--- Dataset Enclosed Below ---
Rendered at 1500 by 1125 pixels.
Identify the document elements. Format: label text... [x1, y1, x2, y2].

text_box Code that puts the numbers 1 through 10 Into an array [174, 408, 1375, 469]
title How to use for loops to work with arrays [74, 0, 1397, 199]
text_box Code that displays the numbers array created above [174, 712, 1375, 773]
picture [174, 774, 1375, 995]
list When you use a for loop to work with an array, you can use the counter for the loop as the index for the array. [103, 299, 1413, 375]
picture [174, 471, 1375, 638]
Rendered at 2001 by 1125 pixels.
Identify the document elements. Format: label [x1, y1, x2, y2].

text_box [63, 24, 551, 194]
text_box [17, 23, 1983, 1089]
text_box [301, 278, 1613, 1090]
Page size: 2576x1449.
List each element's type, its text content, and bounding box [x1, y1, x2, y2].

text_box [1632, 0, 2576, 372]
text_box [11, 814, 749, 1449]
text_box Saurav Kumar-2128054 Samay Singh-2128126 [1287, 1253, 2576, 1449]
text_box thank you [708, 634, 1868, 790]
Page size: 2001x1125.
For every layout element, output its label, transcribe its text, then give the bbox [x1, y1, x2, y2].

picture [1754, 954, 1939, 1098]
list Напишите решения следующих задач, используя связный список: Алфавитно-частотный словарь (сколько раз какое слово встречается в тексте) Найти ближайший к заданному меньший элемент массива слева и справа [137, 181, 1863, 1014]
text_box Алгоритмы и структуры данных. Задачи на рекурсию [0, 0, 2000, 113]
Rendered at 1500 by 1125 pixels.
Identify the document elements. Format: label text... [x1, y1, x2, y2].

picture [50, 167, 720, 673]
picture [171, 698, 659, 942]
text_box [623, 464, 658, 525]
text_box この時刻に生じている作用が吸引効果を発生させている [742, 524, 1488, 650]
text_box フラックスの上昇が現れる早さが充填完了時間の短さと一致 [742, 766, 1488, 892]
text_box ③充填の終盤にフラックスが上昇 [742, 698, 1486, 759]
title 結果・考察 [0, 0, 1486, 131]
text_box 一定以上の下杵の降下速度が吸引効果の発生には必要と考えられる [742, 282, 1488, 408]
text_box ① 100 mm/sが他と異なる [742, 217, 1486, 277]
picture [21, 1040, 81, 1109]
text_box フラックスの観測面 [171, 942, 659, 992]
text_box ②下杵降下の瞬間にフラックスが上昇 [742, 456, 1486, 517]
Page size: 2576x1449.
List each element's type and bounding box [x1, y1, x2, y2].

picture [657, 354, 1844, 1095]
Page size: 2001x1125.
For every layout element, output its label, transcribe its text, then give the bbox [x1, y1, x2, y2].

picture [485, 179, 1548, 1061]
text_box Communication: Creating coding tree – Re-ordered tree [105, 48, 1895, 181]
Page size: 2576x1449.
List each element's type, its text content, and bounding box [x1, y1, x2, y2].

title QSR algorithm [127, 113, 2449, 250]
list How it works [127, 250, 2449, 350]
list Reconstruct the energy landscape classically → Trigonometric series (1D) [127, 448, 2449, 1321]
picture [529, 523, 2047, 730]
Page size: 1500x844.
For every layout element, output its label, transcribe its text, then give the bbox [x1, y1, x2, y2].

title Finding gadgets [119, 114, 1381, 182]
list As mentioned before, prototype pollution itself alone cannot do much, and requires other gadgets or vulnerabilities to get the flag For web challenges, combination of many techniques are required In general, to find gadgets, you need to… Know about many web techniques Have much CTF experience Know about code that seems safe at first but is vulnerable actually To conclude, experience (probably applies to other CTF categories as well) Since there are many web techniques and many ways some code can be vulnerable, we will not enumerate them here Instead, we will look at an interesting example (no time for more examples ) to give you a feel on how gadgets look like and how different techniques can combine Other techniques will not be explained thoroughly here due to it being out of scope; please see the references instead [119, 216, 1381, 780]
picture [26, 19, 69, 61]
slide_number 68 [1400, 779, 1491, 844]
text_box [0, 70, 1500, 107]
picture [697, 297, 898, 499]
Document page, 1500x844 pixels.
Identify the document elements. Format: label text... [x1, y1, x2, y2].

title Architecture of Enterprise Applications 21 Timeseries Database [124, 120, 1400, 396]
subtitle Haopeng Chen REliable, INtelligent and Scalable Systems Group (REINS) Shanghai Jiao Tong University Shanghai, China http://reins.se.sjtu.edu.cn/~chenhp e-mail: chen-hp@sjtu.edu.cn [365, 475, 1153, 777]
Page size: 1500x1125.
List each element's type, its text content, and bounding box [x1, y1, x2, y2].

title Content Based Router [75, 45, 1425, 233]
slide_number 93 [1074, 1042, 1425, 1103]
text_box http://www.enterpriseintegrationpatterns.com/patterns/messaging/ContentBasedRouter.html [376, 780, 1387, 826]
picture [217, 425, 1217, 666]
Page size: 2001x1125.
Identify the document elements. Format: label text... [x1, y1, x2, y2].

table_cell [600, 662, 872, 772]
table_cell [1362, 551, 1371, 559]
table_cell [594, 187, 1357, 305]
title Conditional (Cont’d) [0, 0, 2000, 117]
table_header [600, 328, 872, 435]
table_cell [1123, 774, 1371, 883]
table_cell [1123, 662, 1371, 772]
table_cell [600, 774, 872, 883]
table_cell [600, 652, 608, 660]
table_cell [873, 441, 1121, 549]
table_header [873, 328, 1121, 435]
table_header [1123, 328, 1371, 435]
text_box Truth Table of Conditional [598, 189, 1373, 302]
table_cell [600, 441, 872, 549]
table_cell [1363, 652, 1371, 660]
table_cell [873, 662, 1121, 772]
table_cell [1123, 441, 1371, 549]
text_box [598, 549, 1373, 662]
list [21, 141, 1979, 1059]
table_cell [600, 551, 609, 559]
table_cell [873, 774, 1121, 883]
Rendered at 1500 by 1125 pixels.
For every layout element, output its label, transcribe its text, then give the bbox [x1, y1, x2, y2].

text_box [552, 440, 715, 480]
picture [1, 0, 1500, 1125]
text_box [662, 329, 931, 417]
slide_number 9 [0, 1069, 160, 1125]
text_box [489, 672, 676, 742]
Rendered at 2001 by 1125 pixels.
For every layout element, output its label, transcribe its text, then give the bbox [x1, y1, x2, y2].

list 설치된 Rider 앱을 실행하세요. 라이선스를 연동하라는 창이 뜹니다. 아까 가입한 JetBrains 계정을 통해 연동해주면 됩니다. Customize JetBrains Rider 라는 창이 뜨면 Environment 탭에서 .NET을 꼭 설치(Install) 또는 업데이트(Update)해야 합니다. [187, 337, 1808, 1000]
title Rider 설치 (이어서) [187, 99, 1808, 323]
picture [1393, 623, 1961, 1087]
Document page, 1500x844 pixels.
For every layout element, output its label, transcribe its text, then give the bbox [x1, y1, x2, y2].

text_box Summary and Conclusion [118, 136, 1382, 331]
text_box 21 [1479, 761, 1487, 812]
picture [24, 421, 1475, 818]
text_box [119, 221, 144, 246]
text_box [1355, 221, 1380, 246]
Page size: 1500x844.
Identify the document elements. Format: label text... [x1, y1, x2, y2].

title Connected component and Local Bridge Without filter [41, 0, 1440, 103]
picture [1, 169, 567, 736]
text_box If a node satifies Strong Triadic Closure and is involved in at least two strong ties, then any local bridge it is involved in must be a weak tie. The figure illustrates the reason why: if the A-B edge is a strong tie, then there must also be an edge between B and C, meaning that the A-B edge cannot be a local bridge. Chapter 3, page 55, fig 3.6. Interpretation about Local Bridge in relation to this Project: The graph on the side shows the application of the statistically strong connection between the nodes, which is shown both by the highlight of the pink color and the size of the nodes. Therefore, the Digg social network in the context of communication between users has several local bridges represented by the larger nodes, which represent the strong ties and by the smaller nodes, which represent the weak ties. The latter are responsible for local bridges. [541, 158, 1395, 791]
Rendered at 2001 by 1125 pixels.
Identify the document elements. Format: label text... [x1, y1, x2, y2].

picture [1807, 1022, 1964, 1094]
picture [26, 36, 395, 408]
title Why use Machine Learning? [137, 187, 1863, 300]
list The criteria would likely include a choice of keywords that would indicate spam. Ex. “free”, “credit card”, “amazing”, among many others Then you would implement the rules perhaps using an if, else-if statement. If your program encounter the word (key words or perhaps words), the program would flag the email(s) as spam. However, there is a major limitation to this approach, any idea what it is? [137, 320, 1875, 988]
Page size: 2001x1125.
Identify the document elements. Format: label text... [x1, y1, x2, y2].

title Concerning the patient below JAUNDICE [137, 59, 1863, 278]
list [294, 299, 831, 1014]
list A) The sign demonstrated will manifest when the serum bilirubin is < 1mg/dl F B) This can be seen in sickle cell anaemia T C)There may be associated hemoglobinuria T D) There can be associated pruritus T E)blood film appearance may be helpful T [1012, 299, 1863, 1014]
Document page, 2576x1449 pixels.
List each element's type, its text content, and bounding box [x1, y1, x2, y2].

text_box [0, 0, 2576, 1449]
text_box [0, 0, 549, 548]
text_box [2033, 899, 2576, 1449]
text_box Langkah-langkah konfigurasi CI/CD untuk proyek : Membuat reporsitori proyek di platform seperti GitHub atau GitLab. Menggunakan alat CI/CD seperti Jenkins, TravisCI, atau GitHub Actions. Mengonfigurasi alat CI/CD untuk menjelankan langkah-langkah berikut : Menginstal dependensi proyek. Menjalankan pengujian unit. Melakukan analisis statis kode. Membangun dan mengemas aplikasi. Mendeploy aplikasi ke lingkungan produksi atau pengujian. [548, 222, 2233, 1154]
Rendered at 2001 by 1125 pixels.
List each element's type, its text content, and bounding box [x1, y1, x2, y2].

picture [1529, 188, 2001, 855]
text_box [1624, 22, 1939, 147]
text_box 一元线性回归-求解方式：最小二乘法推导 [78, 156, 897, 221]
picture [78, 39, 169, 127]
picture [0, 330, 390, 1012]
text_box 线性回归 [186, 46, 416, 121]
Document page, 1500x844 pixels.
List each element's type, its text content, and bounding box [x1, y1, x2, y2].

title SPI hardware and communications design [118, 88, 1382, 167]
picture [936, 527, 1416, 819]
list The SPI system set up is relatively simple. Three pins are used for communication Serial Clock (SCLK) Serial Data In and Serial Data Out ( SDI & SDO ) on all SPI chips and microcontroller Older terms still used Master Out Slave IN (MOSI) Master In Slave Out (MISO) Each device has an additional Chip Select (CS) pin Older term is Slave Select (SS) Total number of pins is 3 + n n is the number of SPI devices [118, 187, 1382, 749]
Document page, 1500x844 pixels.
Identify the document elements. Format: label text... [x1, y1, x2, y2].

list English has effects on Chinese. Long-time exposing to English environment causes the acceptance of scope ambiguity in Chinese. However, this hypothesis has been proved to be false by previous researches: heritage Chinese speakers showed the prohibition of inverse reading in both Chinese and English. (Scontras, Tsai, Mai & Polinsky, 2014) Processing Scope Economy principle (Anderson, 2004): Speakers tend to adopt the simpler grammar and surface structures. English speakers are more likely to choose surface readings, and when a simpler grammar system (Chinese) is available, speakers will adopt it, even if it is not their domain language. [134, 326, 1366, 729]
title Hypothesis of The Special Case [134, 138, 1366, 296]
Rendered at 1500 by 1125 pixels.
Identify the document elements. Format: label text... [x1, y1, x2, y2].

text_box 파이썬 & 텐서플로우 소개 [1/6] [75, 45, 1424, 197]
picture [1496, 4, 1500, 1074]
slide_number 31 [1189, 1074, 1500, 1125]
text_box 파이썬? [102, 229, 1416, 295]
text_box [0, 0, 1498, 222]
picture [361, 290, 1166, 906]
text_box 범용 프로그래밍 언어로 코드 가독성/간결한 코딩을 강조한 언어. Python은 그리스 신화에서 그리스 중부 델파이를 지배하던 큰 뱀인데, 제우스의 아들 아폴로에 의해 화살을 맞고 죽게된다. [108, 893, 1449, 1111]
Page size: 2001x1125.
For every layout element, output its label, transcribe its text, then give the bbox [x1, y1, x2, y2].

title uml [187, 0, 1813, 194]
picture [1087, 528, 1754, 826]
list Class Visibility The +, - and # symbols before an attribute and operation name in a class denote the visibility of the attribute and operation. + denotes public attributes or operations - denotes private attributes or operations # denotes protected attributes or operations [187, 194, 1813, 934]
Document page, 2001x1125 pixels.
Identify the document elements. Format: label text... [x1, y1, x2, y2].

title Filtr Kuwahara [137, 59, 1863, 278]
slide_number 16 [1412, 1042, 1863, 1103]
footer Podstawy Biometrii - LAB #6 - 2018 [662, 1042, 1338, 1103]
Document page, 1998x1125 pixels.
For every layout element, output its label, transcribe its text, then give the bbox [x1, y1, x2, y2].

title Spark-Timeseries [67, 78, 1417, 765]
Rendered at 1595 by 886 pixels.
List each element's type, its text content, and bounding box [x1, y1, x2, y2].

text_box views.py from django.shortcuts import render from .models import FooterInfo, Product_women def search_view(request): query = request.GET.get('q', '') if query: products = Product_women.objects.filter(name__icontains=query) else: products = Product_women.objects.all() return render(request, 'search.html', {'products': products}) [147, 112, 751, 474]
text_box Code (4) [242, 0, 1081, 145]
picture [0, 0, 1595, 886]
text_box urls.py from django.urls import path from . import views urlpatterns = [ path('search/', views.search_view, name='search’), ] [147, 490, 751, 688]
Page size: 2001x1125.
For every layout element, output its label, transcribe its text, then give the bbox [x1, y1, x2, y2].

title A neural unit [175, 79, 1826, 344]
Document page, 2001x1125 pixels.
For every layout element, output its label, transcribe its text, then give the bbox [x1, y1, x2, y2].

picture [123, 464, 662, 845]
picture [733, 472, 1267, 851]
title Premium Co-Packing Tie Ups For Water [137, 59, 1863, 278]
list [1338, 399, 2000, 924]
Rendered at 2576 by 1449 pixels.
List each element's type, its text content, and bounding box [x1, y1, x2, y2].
--- End of Enclosed Dataset ---
Among the records above, only the lines between the line holding "Document page, 1998x1125 pixels." and the line holding "Rendered at 1595 by 886 pixels.", inclusive, are to be output, exactly as written.

**Answer for this exercise:**
Document page, 1998x1125 pixels.
For every layout element, output its label, transcribe its text, then give the bbox [x1, y1, x2, y2].

title Spark-Timeseries [67, 78, 1417, 765]
Rendered at 1595 by 886 pixels.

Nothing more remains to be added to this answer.